**TASK PROMPT**
Convert every line of the entries below into a JSON array of strings, one string per line and in the original order. Omit blank lines.

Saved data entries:

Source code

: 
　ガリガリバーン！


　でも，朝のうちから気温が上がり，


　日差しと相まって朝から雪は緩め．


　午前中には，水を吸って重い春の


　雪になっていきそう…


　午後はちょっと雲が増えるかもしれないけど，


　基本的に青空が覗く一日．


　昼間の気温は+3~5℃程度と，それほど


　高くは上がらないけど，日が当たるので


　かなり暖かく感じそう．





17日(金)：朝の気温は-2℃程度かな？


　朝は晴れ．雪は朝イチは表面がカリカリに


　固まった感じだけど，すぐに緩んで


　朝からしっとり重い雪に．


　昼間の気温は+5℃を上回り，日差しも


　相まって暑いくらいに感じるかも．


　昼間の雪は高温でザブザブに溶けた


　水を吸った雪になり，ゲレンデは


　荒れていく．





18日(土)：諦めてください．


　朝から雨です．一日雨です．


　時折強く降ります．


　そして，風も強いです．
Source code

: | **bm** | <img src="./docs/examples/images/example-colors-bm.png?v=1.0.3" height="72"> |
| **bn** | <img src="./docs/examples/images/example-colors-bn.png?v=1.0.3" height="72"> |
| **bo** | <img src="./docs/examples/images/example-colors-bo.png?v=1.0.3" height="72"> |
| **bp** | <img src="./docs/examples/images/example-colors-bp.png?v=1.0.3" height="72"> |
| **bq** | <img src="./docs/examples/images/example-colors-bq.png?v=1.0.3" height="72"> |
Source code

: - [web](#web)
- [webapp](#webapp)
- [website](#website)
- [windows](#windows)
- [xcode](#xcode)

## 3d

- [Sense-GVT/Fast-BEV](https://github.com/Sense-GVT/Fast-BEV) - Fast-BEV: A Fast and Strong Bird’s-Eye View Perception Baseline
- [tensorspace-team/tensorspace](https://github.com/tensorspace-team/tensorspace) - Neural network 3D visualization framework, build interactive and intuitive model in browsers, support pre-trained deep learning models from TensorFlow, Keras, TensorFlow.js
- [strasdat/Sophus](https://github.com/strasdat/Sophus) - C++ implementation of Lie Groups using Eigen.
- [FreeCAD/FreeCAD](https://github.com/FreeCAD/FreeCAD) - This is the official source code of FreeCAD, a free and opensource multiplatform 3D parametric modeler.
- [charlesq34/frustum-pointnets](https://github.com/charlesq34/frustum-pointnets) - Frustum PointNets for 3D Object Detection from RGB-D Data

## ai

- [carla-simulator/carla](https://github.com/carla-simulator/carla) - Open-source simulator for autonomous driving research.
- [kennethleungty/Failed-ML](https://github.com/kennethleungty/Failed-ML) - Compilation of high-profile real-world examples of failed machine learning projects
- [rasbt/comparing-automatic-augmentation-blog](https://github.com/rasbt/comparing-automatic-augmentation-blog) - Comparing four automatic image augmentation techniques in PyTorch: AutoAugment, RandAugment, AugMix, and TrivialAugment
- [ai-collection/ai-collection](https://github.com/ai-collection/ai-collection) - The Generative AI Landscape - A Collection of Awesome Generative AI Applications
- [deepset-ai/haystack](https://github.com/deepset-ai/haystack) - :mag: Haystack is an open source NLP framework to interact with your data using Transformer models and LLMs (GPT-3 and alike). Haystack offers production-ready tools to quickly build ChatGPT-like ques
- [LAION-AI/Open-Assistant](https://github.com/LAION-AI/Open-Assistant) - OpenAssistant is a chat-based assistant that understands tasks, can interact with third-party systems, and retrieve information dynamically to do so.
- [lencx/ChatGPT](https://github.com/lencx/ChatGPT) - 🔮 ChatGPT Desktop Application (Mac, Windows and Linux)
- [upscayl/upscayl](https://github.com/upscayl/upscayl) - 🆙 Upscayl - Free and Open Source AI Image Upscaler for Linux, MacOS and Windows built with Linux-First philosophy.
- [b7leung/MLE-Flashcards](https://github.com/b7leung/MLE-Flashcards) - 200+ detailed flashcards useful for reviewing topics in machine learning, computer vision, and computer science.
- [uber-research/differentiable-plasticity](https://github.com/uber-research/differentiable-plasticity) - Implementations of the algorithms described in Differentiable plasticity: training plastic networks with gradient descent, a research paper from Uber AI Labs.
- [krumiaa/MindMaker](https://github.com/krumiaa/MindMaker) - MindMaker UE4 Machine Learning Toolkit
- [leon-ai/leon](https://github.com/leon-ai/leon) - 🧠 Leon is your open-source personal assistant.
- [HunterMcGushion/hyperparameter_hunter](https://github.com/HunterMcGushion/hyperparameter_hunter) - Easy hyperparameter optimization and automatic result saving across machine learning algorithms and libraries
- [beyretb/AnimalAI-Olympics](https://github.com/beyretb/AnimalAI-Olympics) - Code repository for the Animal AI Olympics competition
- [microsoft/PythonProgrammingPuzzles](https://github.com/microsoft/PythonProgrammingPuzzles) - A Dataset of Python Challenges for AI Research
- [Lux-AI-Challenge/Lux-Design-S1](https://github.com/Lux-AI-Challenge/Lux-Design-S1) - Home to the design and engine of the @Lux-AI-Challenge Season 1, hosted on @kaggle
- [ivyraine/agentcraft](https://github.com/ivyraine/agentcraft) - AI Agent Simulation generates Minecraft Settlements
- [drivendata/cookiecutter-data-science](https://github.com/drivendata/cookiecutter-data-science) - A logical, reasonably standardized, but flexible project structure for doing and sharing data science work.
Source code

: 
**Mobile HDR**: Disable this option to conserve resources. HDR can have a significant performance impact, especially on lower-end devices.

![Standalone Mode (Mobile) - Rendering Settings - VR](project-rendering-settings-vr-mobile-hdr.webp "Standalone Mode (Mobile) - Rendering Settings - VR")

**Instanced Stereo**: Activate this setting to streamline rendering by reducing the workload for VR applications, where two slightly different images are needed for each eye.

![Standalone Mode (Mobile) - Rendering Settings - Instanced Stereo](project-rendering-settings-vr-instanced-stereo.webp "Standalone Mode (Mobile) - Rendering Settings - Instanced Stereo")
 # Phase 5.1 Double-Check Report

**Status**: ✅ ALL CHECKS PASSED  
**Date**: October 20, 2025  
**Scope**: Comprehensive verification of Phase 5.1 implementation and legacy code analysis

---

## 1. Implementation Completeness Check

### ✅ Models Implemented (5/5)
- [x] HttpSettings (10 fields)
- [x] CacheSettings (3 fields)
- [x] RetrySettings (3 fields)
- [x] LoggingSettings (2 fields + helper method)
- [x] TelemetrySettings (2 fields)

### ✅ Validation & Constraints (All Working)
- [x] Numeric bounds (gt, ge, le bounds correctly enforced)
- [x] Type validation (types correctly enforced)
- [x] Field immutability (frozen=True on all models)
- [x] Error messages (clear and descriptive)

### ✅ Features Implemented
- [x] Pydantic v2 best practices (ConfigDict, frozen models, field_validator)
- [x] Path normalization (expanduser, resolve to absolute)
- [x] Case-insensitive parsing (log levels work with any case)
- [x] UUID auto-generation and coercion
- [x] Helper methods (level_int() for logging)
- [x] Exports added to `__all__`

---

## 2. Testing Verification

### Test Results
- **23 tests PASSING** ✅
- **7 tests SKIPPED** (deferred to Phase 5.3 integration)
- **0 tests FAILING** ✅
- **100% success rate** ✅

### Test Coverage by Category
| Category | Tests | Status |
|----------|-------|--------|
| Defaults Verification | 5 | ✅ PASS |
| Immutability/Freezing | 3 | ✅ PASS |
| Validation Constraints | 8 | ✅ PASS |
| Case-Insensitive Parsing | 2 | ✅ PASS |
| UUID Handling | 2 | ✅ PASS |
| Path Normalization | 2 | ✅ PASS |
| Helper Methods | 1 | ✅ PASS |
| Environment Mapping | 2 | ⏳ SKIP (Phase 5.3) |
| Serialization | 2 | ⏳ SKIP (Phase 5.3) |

**WRITTEN RESPONSE**
[
  "Source code",
  ": ",
  "　ガリガリバーン！",
  "　でも，朝のうちから気温が上がり，",
  "　日差しと相まって朝から雪は緩め．",
  "　午前中には，水を吸って重い春の",
  "　雪になっていきそう…",
  "　午後はちょっと雲が増えるかもしれないけど，",
  "　基本的に青空が覗く一日．",
  "　昼間の気温は+3~5℃程度と，それほど",
  "　高くは上がらないけど，日が当たるので",
  "　かなり暖かく感じそう．",
  "17日(金)：朝の気温は-2℃程度かな？",
  "　朝は晴れ．雪は朝イチは表面がカリカリに",
  "　固まった感じだけど，すぐに緩んで",
  "　朝からしっとり重い雪に．",
  "　昼間の気温は+5℃を上回り，日差しも",
  "　相まって暑いくらいに感じるかも．",
  "　昼間の雪は高温でザブザブに溶けた",
  "　水を吸った雪になり，ゲレンデは",
  "　荒れていく．",
  "18日(土)：諦めてください．",
  "　朝から雨です．一日雨です．",
  "　時折強く降ります．",
  "　そして，風も強いです．",
  "Source code",
  ": | **bm** | <img src=\"./docs/examples/images/example-colors-bm.png?v=1.0.3\" height=\"72\"> |",
  "| **bn** | <img src=\"./docs/examples/images/example-colors-bn.png?v=1.0.3\" height=\"72\"> |",
  "| **bo** | <img src=\"./docs/examples/images/example-colors-bo.png?v=1.0.3\" height=\"72\"> |",
  "| **bp** | <img src=\"./docs/examples/images/example-colors-bp.png?v=1.0.3\" height=\"72\"> |",
  "| **bq** | <img src=\"./docs/examples/images/example-colors-bq.png?v=1.0.3\" height=\"72\"> |",
  "Source code",
  ": - [web](#web)",
  "- [webapp](#webapp)",
  "- [website](#website)",
  "- [windows](#windows)",
  "- [xcode](#xcode)",
  "## 3d",
  "- [Sense-GVT/Fast-BEV](https://github.com/Sense-GVT/Fast-BEV) - Fast-BEV: A Fast and Strong Bird’s-Eye View Perception Baseline",
  "- [tensorspace-team/tensorspace](https://github.com/tensorspace-team/tensorspace) - Neural network 3D visualization framework, build interactive and intuitive model in browsers, support pre-trained deep learning models from TensorFlow, Keras, TensorFlow.js",
  "- [strasdat/Sophus](https://github.com/strasdat/Sophus) - C++ implementation of Lie Groups using Eigen.",
  "- [FreeCAD/FreeCAD](https://github.com/FreeCAD/FreeCAD) - This is the official source code of FreeCAD, a free and opensource multiplatform 3D parametric modeler.",
  "- [charlesq34/frustum-pointnets](https://github.com/charlesq34/frustum-pointnets) - Frustum PointNets for 3D Object Detection from RGB-D Data",
  "## ai",
  "- [carla-simulator/carla](https://github.com/carla-simulator/carla) - Open-source simulator for autonomous driving research.",
  "- [kennethleungty/Failed-ML](https://github.com/kennethleungty/Failed-ML) - Compilation of high-profile real-world examples of failed machine learning projects",
  "- [rasbt/comparing-automatic-augmentation-blog](https://github.com/rasbt/comparing-automatic-augmentation-blog) - Comparing four automatic image augmentation techniques in PyTorch: AutoAugment, RandAugment, AugMix, and TrivialAugment",
  "- [ai-collection/ai-collection](https://github.com/ai-collection/ai-collection) - The Generative AI Landscape - A Collection of Awesome Generative AI Applications",
  "- [deepset-ai/haystack](https://github.com/deepset-ai/haystack) - :mag: Haystack is an open source NLP framework to interact with your data using Transformer models and LLMs (GPT-3 and alike). Haystack offers production-ready tools to quickly build ChatGPT-like ques",
  "- [LAION-AI/Open-Assistant](https://github.com/LAION-AI/Open-Assistant) - OpenAssistant is a chat-based assistant that understands tasks, can interact with third-party systems, and retrieve information dynamically to do so.",
  "- [lencx/ChatGPT](https://github.com/lencx/ChatGPT) - 🔮 ChatGPT Desktop Application (Mac, Windows and Linux)",
  "- [upscayl/upscayl](https://github.com/upscayl/upscayl) - 🆙 Upscayl - Free and Open Source AI Image Upscaler for Linux, MacOS and Windows built with Linux-First philosophy.",
  "- [b7leung/MLE-Flashcards](https://github.com/b7leung/MLE-Flashcards) - 200+ detailed flashcards useful for reviewing topics in machine learning, computer vision, and computer science.",
  "- [uber-research/differentiable-plasticity](https://github.com/uber-research/differentiable-plasticity) - Implementations of the algorithms described in Differentiable plasticity: training plastic networks with gradient descent, a research paper from Uber AI Labs.",
  "- [krumiaa/MindMaker](https://github.com/krumiaa/MindMaker) - MindMaker UE4 Machine Learning Toolkit",
  "- [leon-ai/leon](https://github.com/leon-ai/leon) - 🧠 Leon is your open-source personal assistant.",
  "- [HunterMcGushion/hyperparameter_hunter](https://github.com/HunterMcGushion/hyperparameter_hunter) - Easy hyperparameter optimization and automatic result saving across machine learning algorithms and libraries",
  "- [beyretb/AnimalAI-Olympics](https://github.com/beyretb/AnimalAI-Olympics) - Code repository for the Animal AI Olympics competition",
  "- [microsoft/PythonProgrammingPuzzles](https://github.com/microsoft/PythonProgrammingPuzzles) - A Dataset of Python Challenges for AI Research",
  "- [Lux-AI-Challenge/Lux-Design-S1](https://github.com/Lux-AI-Challenge/Lux-Design-S1) - Home to the design and engine of the @Lux-AI-Challenge Season 1, hosted on @kaggle",
  "- [ivyraine/agentcraft](https://github.com/ivyraine/agentcraft) - AI Agent Simulation generates Minecraft Settlements",
  "- [drivendata/cookiecutter-data-science](https://github.com/drivendata/cookiecutter-data-science) - A logical, reasonably standardized, but flexible project structure for doing and sharing data science work.",
  "Source code",
  ": ",
  "**Mobile HDR**: Disable this option to conserve resources. HDR can have a significant performance impact, especially on lower-end devices.",
  "![Standalone Mode (Mobile) - Rendering Settings - VR](project-rendering-settings-vr-mobile-hdr.webp \"Standalone Mode (Mobile) - Rendering Settings - VR\")",
  "**Instanced Stereo**: Activate this setting to streamline rendering by reducing the workload for VR applications, where two slightly different images are needed for each eye.",
  "![Standalone Mode (Mobile) - Rendering Settings - Instanced Stereo](project-rendering-settings-vr-instanced-stereo.webp \"Standalone Mode (Mobile) - Rendering Settings - Instanced Stereo\")",
  " # Phase 5.1 Double-Check Report",
  "**Status**: ✅ ALL CHECKS PASSED  ",
  "**Date**: October 20, 2025  ",
  "**Scope**: Comprehensive verification of Phase 5.1 implementation and legacy code analysis",
  "---",
  "## 1. Implementation Completeness Check",
  "### ✅ Models Implemented (5/5)",
  "- [x] HttpSettings (10 fields)",
  "- [x] CacheSettings (3 fields)",
  "- [x] RetrySettings (3 fields)",
  "- [x] LoggingSettings (2 fields + helper method)",
  "- [x] TelemetrySettings (2 fields)",
  "### ✅ Validation & Constraints (All Working)",
  "- [x] Numeric bounds (gt, ge, le bounds correctly enforced)",
  "- [x] Type validation (types correctly enforced)",
  "- [x] Field immutability (frozen=True on all models)",
  "- [x] Error messages (clear and descriptive)",
  "### ✅ Features Implemented",
  "- [x] Pydantic v2 best practices (ConfigDict, frozen models, field_validator)",
  "- [x] Path normalization (expanduser, resolve to absolute)",
  "- [x] Case-insensitive parsing (log levels work with any case)",
  "- [x] UUID auto-generation and coercion",
  "- [x] Helper methods (level_int() for logging)",
  "- [x] Exports added to `__all__`",
  "---",
  "## 2. Testing Verification",
  "### Test Results",
  "- **23 tests PASSING** ✅",
  "- **7 tests SKIPPED** (deferred to Phase 5.3 integration)",
  "- **0 tests FAILING** ✅",
  "- **100% success rate** ✅",
  "### Test Coverage by Category",
  "| Category | Tests | Status |",
  "|----------|-------|--------|",
  "| Defaults Verification | 5 | ✅ PASS |",
  "| Immutability/Freezing | 3 | ✅ PASS |",
  "| Validation Constraints | 8 | ✅ PASS |",
  "| Case-Insensitive Parsing | 2 | ✅ PASS |",
  "| UUID Handling | 2 | ✅ PASS |",
  "| Path Normalization | 2 | ✅ PASS |",
  "| Helper Methods | 1 | ✅ PASS |",
  "| Environment Mapping | 2 | ⏳ SKIP (Phase 5.3) |",
  "| Serialization | 2 | ⏳ SKIP (Phase 5.3) |"
]